Content starts

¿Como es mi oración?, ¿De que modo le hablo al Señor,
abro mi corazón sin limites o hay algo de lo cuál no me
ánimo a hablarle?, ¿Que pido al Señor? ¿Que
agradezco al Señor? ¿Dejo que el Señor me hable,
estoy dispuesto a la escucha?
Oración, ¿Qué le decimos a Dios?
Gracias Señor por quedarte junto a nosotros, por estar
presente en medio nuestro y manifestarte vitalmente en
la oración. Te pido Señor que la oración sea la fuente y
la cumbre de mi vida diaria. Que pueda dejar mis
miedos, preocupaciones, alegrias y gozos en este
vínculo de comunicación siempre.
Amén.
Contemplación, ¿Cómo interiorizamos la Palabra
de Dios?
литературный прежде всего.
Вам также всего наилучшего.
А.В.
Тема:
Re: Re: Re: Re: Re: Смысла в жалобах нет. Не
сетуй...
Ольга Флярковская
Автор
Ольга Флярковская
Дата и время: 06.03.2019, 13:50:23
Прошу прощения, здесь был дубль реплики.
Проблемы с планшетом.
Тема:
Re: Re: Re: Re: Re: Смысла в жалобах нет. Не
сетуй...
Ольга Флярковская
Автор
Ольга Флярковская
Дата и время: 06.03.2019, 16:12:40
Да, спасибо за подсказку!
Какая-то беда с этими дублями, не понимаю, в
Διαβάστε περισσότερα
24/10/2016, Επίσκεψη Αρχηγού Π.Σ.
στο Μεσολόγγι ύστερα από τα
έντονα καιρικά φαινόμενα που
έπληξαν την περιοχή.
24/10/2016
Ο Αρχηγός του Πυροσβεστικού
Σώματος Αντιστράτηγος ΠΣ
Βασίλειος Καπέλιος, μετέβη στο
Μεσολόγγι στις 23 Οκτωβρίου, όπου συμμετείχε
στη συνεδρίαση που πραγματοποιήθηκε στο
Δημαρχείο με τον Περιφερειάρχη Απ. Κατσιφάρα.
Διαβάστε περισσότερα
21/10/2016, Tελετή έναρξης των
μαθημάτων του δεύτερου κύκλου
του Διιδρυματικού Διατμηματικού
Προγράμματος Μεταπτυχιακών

Content ends
Content starts

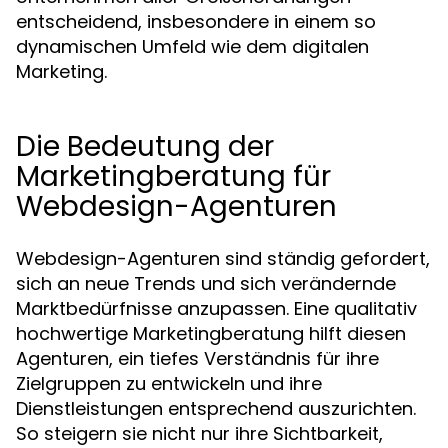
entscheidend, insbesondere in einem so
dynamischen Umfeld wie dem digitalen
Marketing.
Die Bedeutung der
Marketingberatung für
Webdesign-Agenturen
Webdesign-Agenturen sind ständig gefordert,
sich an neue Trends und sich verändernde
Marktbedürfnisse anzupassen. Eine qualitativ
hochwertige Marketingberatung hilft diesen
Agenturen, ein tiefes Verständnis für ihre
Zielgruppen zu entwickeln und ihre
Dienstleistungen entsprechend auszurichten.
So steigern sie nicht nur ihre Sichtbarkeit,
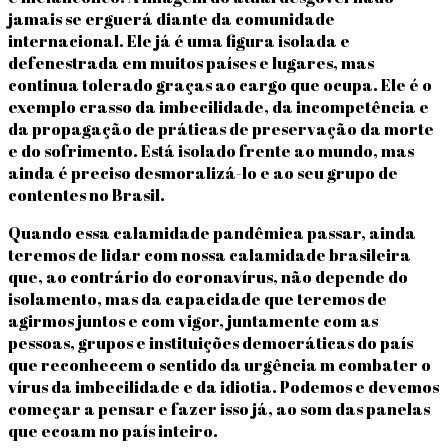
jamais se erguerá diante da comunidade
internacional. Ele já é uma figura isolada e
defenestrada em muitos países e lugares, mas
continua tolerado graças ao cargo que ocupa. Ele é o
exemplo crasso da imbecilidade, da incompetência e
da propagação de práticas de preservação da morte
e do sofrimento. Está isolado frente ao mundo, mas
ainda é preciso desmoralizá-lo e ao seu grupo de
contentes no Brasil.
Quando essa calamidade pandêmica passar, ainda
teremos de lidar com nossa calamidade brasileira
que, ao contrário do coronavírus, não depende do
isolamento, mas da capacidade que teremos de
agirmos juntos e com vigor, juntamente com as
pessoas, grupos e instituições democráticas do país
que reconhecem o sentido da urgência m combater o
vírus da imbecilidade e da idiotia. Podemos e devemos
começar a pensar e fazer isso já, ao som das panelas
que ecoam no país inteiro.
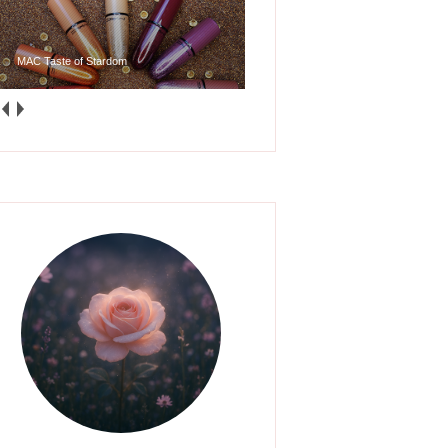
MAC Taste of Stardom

Content ends
Content starts

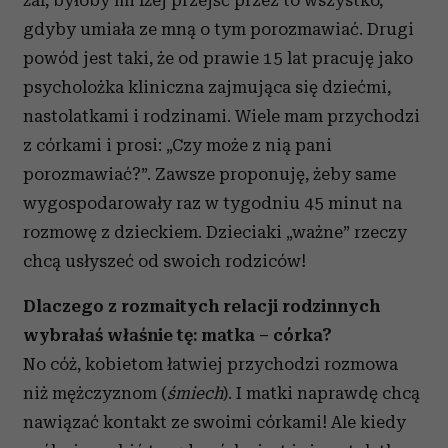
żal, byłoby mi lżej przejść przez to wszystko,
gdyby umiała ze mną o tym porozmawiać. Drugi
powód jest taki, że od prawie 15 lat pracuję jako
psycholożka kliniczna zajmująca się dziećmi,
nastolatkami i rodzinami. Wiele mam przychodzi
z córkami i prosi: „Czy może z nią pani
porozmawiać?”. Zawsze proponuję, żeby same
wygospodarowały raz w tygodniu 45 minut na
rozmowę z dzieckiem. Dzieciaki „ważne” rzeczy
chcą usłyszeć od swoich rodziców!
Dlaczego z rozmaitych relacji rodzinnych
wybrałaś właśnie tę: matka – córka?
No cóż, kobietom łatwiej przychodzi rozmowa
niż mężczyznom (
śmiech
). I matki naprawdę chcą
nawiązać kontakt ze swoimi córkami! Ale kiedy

Content ends

» **WORK TO COMPLETE**: Copy each line of the data that contains the word "время", leaving the other lines out.

» **WRITTEN ANSWER**:
Дата и время: 06.03.2019, 13:50:23
Дата и время: 06.03.2019, 16:12:40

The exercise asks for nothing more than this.